_Your instructions_: Find and copy each line of the data that includes "文件传送协议".

_Given information_:
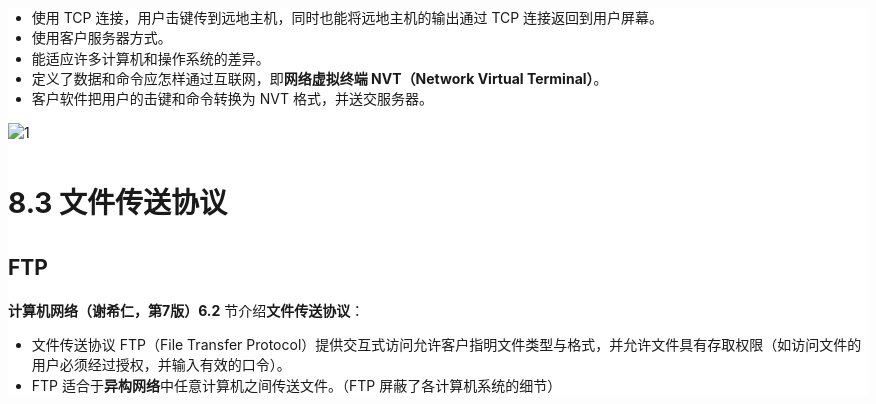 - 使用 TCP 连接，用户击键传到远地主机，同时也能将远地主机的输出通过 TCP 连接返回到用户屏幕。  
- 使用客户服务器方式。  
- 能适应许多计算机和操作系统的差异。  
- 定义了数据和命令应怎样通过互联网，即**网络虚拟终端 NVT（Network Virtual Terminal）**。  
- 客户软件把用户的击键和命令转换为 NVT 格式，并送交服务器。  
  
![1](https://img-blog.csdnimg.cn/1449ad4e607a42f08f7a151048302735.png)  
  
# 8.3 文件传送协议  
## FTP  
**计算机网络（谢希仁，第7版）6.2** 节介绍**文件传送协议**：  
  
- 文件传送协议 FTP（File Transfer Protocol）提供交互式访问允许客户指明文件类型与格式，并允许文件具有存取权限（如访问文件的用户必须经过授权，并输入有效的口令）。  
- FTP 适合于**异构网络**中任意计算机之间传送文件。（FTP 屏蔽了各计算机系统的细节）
==
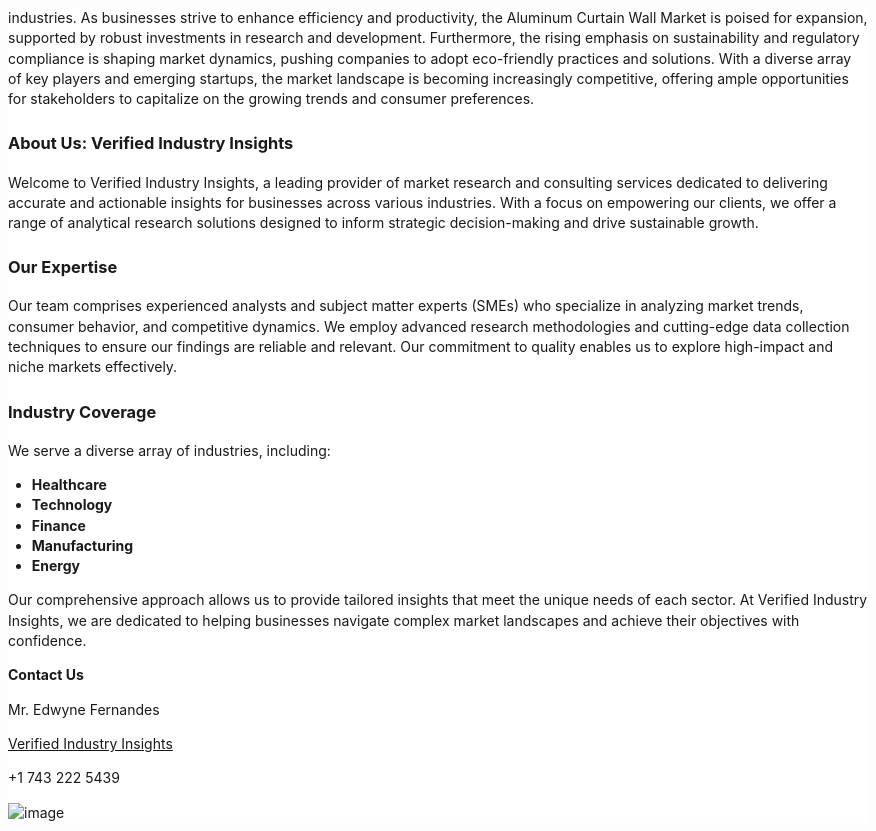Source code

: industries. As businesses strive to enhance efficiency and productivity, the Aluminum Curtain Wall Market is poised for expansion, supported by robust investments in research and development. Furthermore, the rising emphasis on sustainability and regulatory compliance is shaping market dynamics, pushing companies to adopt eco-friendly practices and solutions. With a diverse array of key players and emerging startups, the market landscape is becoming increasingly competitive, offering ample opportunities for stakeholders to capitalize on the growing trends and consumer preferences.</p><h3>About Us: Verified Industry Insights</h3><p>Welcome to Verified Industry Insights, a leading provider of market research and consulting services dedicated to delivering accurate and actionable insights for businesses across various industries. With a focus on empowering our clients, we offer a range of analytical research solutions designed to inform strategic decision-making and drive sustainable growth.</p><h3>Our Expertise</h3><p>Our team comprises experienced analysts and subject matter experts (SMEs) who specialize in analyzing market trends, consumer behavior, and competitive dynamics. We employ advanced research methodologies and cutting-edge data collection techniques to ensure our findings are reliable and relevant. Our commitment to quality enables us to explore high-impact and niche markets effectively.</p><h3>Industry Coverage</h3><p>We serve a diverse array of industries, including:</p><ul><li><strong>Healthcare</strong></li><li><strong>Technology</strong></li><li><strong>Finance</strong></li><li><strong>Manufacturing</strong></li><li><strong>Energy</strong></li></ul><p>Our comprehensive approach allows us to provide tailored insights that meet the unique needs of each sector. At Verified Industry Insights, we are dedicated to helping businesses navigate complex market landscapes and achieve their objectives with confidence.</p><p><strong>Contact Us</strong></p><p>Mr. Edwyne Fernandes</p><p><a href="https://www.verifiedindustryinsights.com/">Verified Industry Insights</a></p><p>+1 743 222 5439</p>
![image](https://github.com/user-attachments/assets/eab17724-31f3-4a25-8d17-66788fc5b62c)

_Result below_:
# 8.3 文件传送协议  
**计算机网络（谢希仁，第7版）6.2** 节介绍**文件传送协议**：  
- 文件传送协议 FTP（File Transfer Protocol）提供交互式访问允许客户指明文件类型与格式，并允许文件具有存取权限（如访问文件的用户必须经过授权，并输入有效的口令）。  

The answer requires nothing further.